Rewrite the post about The Road, starting with "Finally the day" and going on through "around Christmas time?", renaming "eBay purchase" as "online purchase".

BEGIN EXERCISE TEXT

Friday, December 26, 2008

The Road by Cormac McCarthy

I watched No Country for Old Men. Then I read the book No Country for Old Men. I found out about his other books including The Road. In my researching about The Road, I found that Oprah had this book on her book list. Naturally my first reaction was, "great, this is some chick book." But knowing the premise of the book, I was a little confused as to how this could be a chick book.

Finally the day came when my copy came in the mail ... an eBay purchase while wondering what I was going to do for a good read over the holidays. I dipped in it the first couple of nights getting to page 50. It was as morbid as it had sounded. Depressing, dreary and hopeless. How could I read such a book around Christmas time?

Last night, after taking a late-afternoon nap, I knew I would be up awhile. I continued from page 50. I told myself I would stop on page 187 ... one hundred pages before the end. It was getting late and Jill had already fallen asleep. I kept reading. Page 200. I'll stop at 220. Page 234. I'll stop at page 250. Page 261 ... OK I'll finish it. I closed the book and couldn't fall asleep. I was too horrified of our own world's future and what I would do with my wife and four kids. I didn't fall asleep quickly.

END EXERCISE TEXT
BEGIN INFORMATION SUPPLIED

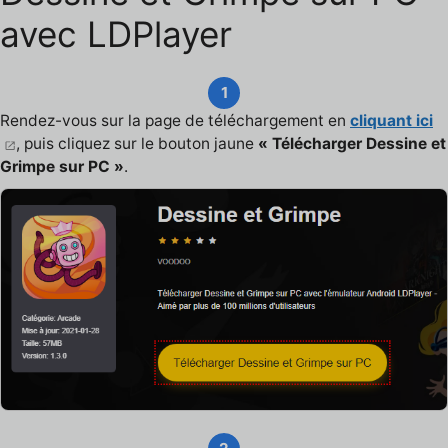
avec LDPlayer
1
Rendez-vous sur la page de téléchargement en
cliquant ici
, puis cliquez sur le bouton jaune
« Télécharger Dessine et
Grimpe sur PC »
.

END INFORMATION SUPPLIED

**REPLY TO THE TASK:**
Finally the day came when my copy came in the mail ... an online purchase while wondering what I was going to do for a good read over the holidays. I dipped in it the first couple of nights getting to page 50. It was as morbid as it had sounded. Depressing, dreary and hopeless. How could I read such a book around Christmas time?